▶ _KUTIPAN TEKS_:
══════════════════════════════

Apa yang saya maksudkan dengan klaim ini? Tentu saja demokrasi bertitik tolak dari beberapa prosedur politik yang menyangkut musyawarah dan pemilihan umum yang menggunakan suara mayoritas dan segalanya. Aspek mayoritas dan minoritas dari sisi prosedur ini tentu ada dalam sistem demokrasi mana pun. Namun prosedur ini pun dimungkinkan oleh sebuah realitas etika yang lebih bermakna: yaitu bahwa inti moral dari masyarakat itu bukankah mayoritas dan minoritas, melainkan kewargaan dan janjinya terhadap partisipasi dan pengakuan/rekognisi politik yang berlandasan atas kesetaraan dan keadilan. Dari sisi filsafat etika politik, realitas demokrasi yang paling mendasar bukankah mayoritarianisme itu tadi, melainkan perjalanan bersama-sama sebagai warga negara yang setara dalam kepemilikan haknya dan dalam pengakuan atau rekognisi sesama warga negara, sebagai manusia yang tidak hanya “setara” secara formil, tetapi juga setara dalam martabatnya sebagai sesama makhluk Tuhan. Pemahaman semacam ini – yaitu inti dari kewargaan yang tak terdiferensiasi – adalah aspek dari perjanjian kebangsaan dan kewargaan Indonesia yang paling dimuliakan warga Indonesia sendiri.

══════════════════════════════

▶ _DATA SUMBER_:
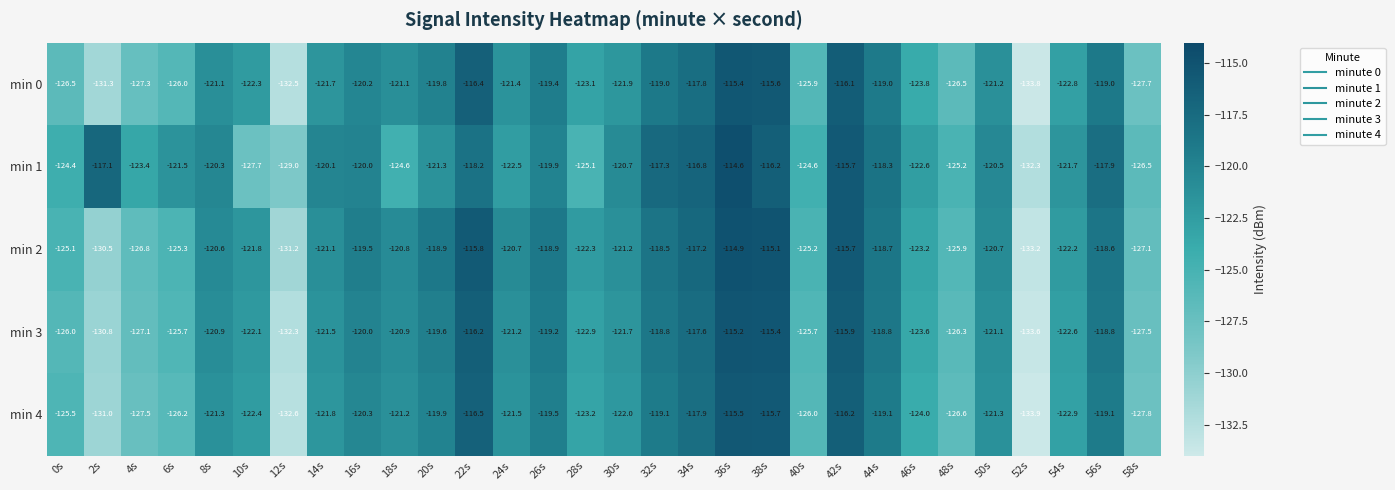

What is the total value across all series at 56s?

-593.4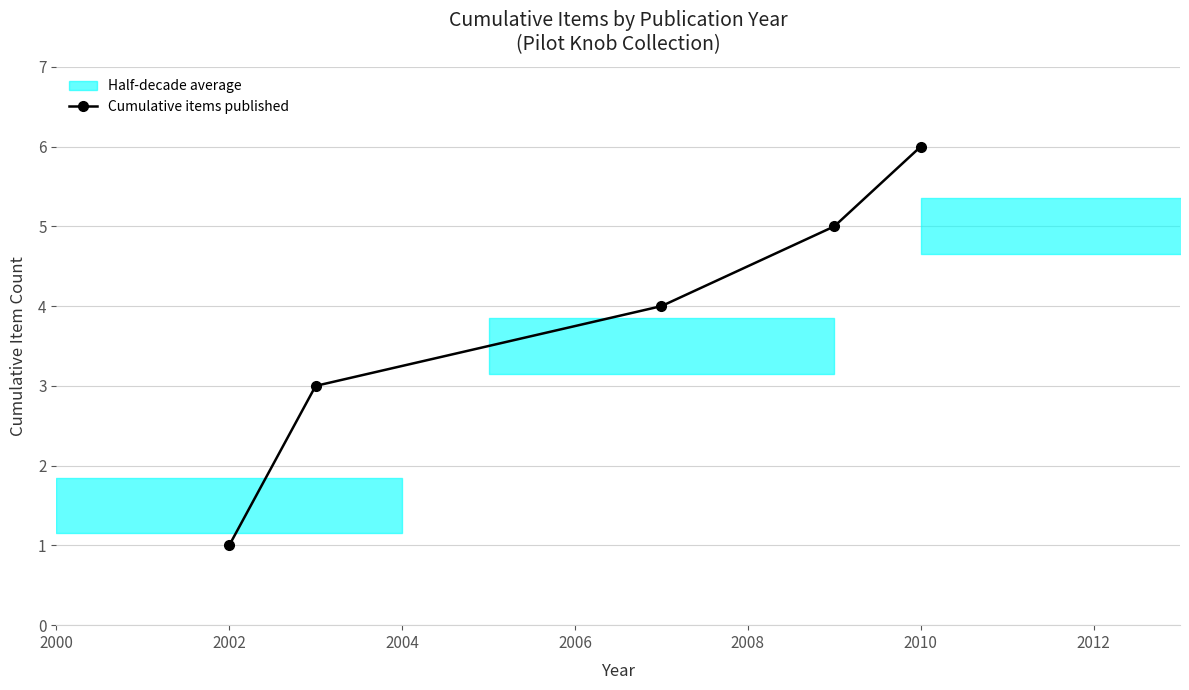

Does the chart have visible grid lines?

Yes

══════════════════════════════

▶ _PERINTAH TUGAS_: Tolong lanjutkan teks tentang demokrasi dan kewargaan di atas, dimulai dari kalimat sesudah kalimat terakhirnya.

▶ _HASIL TUGAS_:
Tentu saja, selalu ada kendala atau halangan dalam pewujudan cita-cita yang sedemikian istimewa itu. Di antaranya, sepanjang sejarah perjalanan bersama-sama kebangsaan Indonesia itu, ada kelompok yang tidak setuju dengan gagasan kewargaan yang tak terdiferensiasikan. Kelompok itu lantas cenderung memilih atau memperjuangkan suatu politik yang mencerminkan nilai-nilai mayoritas/mayoritarian ketimbang cita-cita kesetaraan. Di wilayah tertentu, dan terutama pada awal pendirian Republik Indonesia, ada tokoh – beberapa diantaranya didukung oleh penjajah Belanda – yang lebih senang memprioritaskan kesukuan atau etnisitas daripada kewargaan yang inklusif, yang merangkul semua suku, ras, agama, gender, dan lainnya. Tapi sikap ekslusif dan kesukuan itu ditolak oleh pendiri Negara Kesatuan Republik Indonesia ini. Dan jangan kita anggap bahwa kelompok yang cenderung seperti ini ialah dari satu etnisitas atau kelompok agama saja: ada Kristen, ada Muslim, dan, walaupun sedikit, karena jiwa nasionalisme inklusif yang kuat, beberapa orang Hindu yang cenderung mengedepankan sebuah kewargaan yang berlandasan atas sebuah komunitas agama yang dianggap lebih penting, lebih pokok, dan lebih tepat daripada komunitas yang lain. Kelompok ini mengajukan suatu supremasi sosial atas dasar identitas agama mereka, ketimbang kesetaraan dan inklusivisme yang lintas agama yang berdasar atas kewargaan yang tak terdiferensiasi.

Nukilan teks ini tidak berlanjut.